Entirely sidestepping the contentious debate over the legalization of recreational marijuana and the federal vs. state rights battle that is being waged there, I would like to cite the federal government’s advances toward restricting kratom through legislative means. In 2014, the Food and Drug Administration (FDA) issued an import alert that gave U.S. Customs agents the right to seize kratom-labeled shipments. Between Feb. 2014 and July 2016, over 247,000 pounds of the diet supplement were seized although no official ban has been enacted.

Although internet search rates and internet-based sales of the substance have risen steadily since 2012, kratom remains in the shadows, well away from mainstream attention in the medical community or otherwise.

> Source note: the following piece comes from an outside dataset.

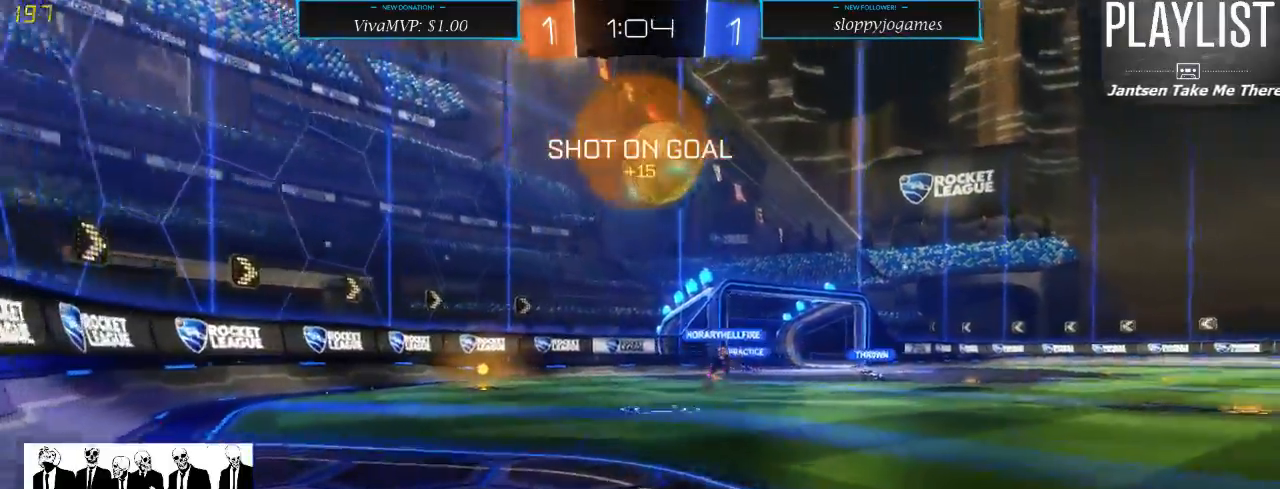
{"dt_ms": 500, "buttons": ["R2"], "left_stick": "right", "right_stick": "center", "events": [[100, "left_stick", "center"], [250, "left_stick", "right"], [400, "R1", "up"]]}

Despite a low level of notoriety, the substance can be found relatively easily, and is sold in most municipalities. A telephone survey of five Chicago smoke shops conducted by the Journal of American Osteopathic Association in December 2012 concluded that all five carried some form of kratom.

The bottom line is that there is a cheap, easily obtainable, non-prescription, effective producer of chronic relief that is available for our disposal and may be a key factor in the revitalization of many addicts in every corner of this great nation of ours. Without adequate research and funding for that research, we are at a loss; but a short sighted, long-term ban does us no better.